CUNO: Why are a number of the kraters so similar in iconography? Here, I’m thinking of the five Apulian volute kraters attributed to the Baltimore painter. Seems as if you’ve seen one, you haven’t seen them all; but nevertheless, there is some sort of sense of repetition among them.
SAUNDERS: Yeah. And again, that was, I suppose, another of my motivations in wanting to bring them all together in a convenient package. And when I was developing the research and the exhibition and sort of went through articles and PDFs and pulling together what became a very ragged binder of photocopies and just wanting to pull all these scenes into a single compendium—
And as you say, there is a very consistent iconography. To the point that many scholars have surmised there was maybe some individual common template, a source, maybe a wall painting. You know, we know at Delphi, there was a monumental wall painting of the afterlife. By Pausanias’s account, very different to what we see on the pots, but there was certainly a precedent for kind of grand wall paintings that depict the afterlife. And maybe there was some shared model that these painters were drawing upon.
And then the pots that you referenced, all attributed to the Baltimore painter, who again, is one of these unknown artists, if you will, that Trendall identified. And there’s a series of pots that all seem to be very similar, with a warrior shaking hands with Hades, or in one case Persephone. Very, very consistent iconographically.
But once you start looking closely, there are all sorts of little variations, whether it’s in the scene itself or the other images on the pot that it was juxtaposed with. And one of the, I suppose, ideas that I toyed with— You sort of constantly wish for a way to get back into the ancient context. But, were some of these pots being made on commission, being made to measure? Was there a sort of standard template that you might, I don’t know, a family might commission a funerary vessel and might go to their, you know, local workshop and say, “I want one of these underworld scenes”? But then, you know, was the scope to tailor that?

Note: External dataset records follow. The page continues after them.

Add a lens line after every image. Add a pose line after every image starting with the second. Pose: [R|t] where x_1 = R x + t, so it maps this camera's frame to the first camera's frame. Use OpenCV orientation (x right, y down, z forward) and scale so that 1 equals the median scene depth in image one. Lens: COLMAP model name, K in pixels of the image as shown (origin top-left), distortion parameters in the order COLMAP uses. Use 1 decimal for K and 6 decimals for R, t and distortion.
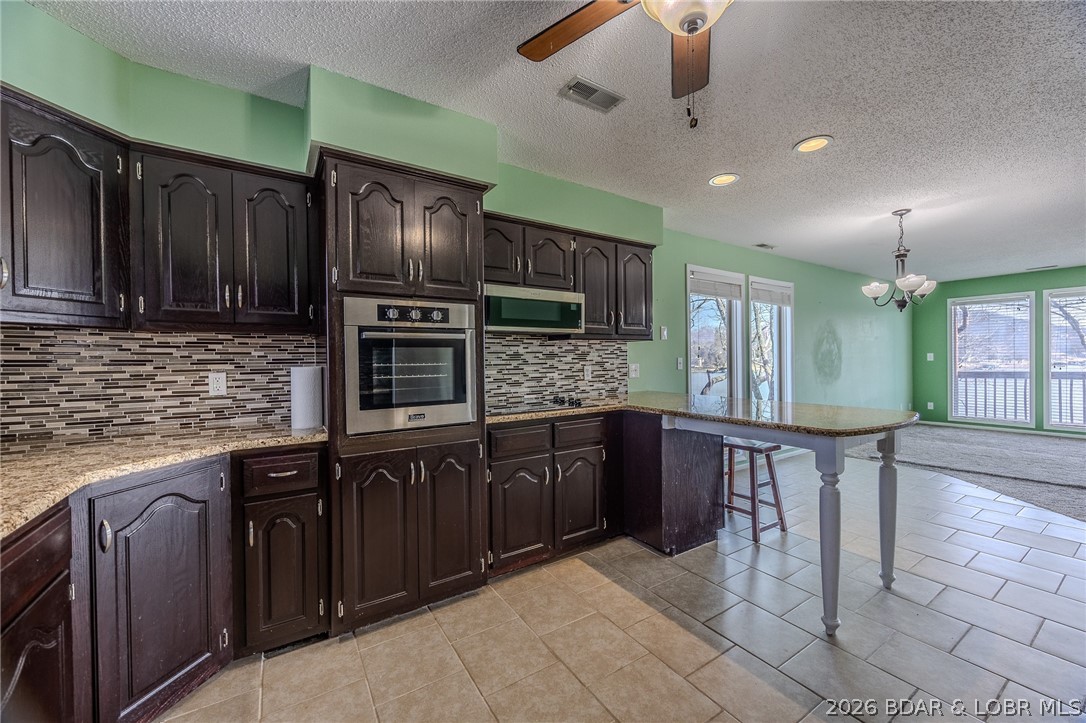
lens RADIAL K [[416.1, 0, 553.1], [0, 416.1, 362.1], [0, 0, 1]] dist [0.000532, -0.000107]
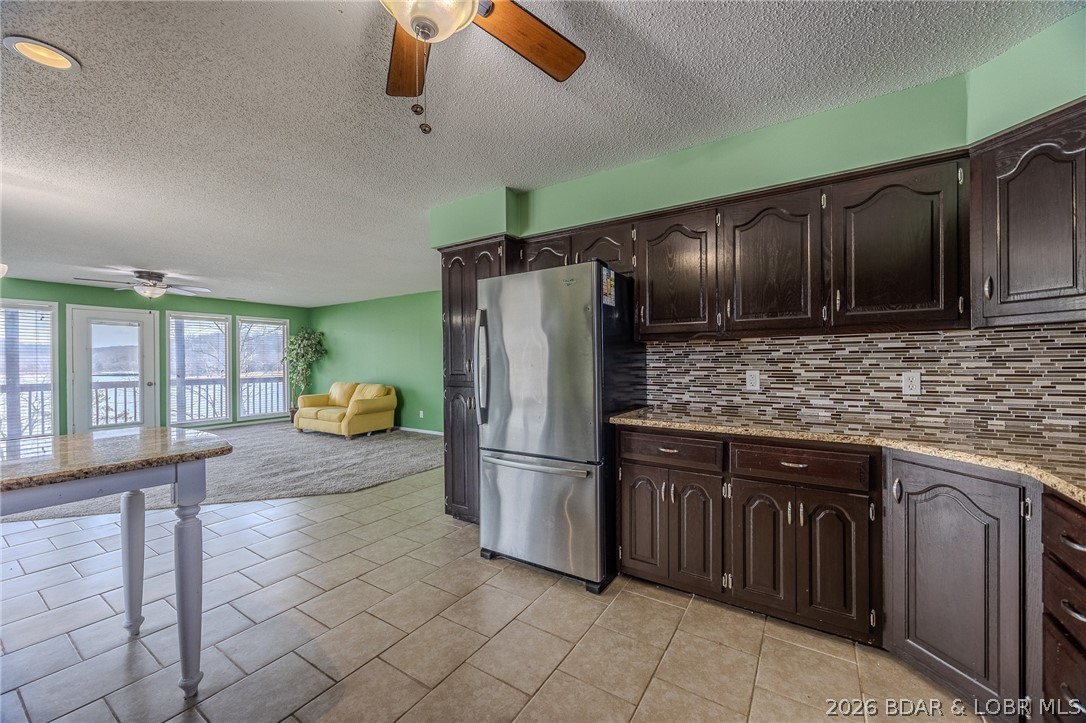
lens RADIAL K [[416.1, 0, 547.7], [0, 416.1, 363.4], [0, 0, 1]] dist [0.000532, -0.000107]
pose [[-0.403096, 0.007385, 0.915128, -0.268014], [0.018819, 0.999823, 0.000221, -0.003683], [-0.914964, 0.017311, -0.403164, 0.411492]]
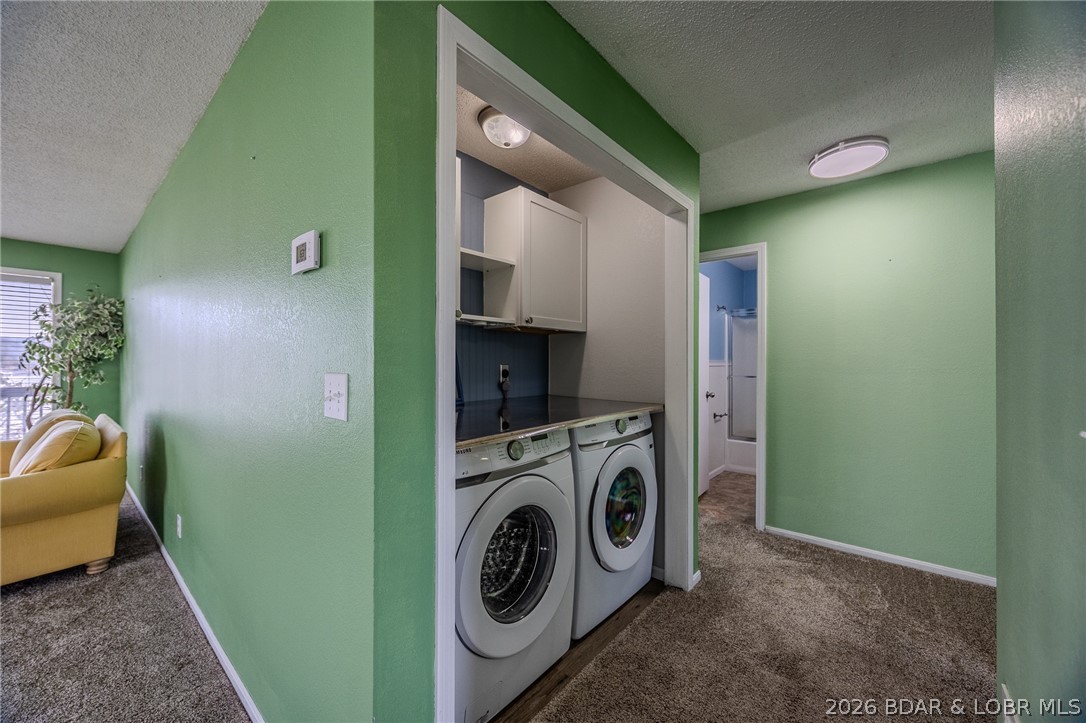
lens RADIAL K [[416.1, 0, 546.0], [0, 416.1, 361.5], [0, 0, 1]] dist [0.000532, -0.000107]
pose [[-0.277429, 0.011326, 0.960679, 1.333940], [0.008888, 0.999918, -0.009222, -0.011999], [-0.960705, 0.005980, -0.277507, -0.337236]]
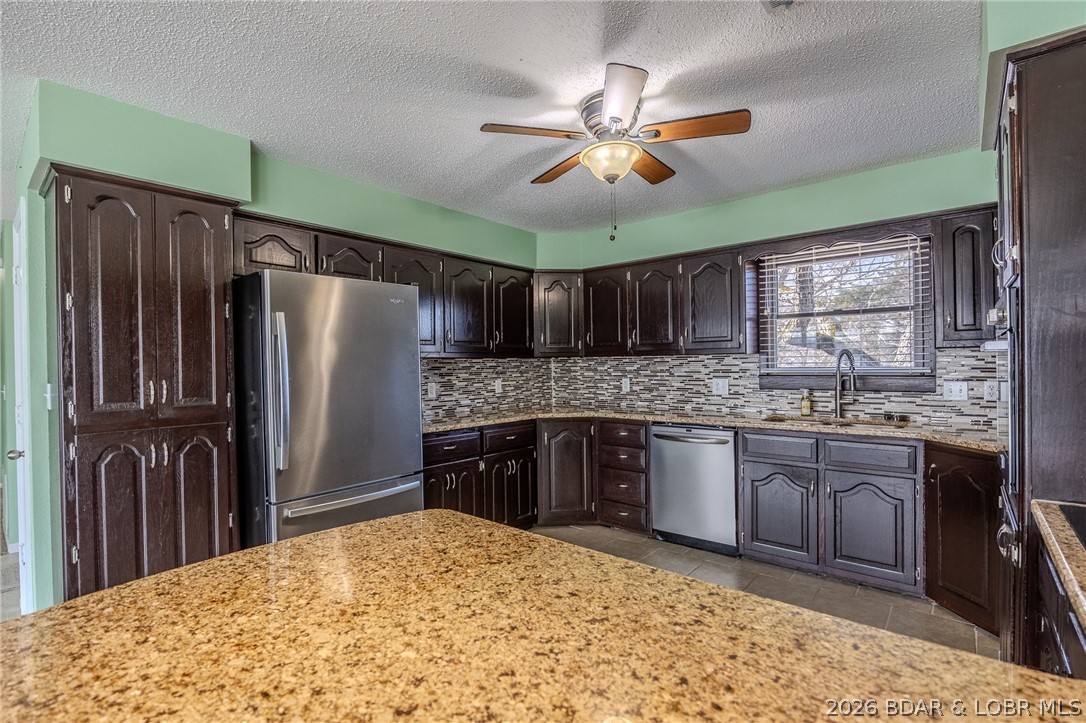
lens RADIAL K [[500.8, 0, 551.8], [0, 500.8, 365.1], [0, 0, 1]] dist [-0.005434, -0.000551]
pose [[-0.957392, 0.024263, -0.287771, 0.422345], [0.021705, 0.999691, 0.012078, -0.036876], [0.287975, 0.005318, -0.957623, 1.050477]]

And when you sort of, say, look closely at a number of these very similar scenes and see that there are individual figures who appear either in, you know, uniquely or get omitted here and there, is this maybe being tailored to a particular purpose, to a particular individual for whom a specific narrative might have had associations?
So there is both consistency, but also variability. And again, this is where I hope this book can be, in some way, useful in allowing other scholars and other researchers to pick up these threads and dig deeper into some of these questions.
CUNO: Tell us about the process of the book coming together.
SAUNDERS: So this was, essentially, an offshoot of the research project and then the exhibition, and to have the opportunity to spend more time, if you will, in the underworld and to research these topics more thoroughly.
Particularly doing this during the pandemic, the challenges anyway of sourcing images for this book, and particularly the challenges occasioned by the last couple of years, this is the kind of project that could not have happened without the expertise and skills of my colleagues at Getty Publications and the coauthors and many visitors who came to the show back in 2018, which provided me with the opportunity to road test some of these ideas, to then be able to write up in the book.
CUNO: Well, these are grand and beautiful Greek pots with an aesthetic bold, beautiful, and complex, to suggest a common aesthetic for sure. Thank you, David, for speaking with me today and bringing to life the beauty and mystery of the afterlife of ancient South Italian vase painting. The book is really exceptional.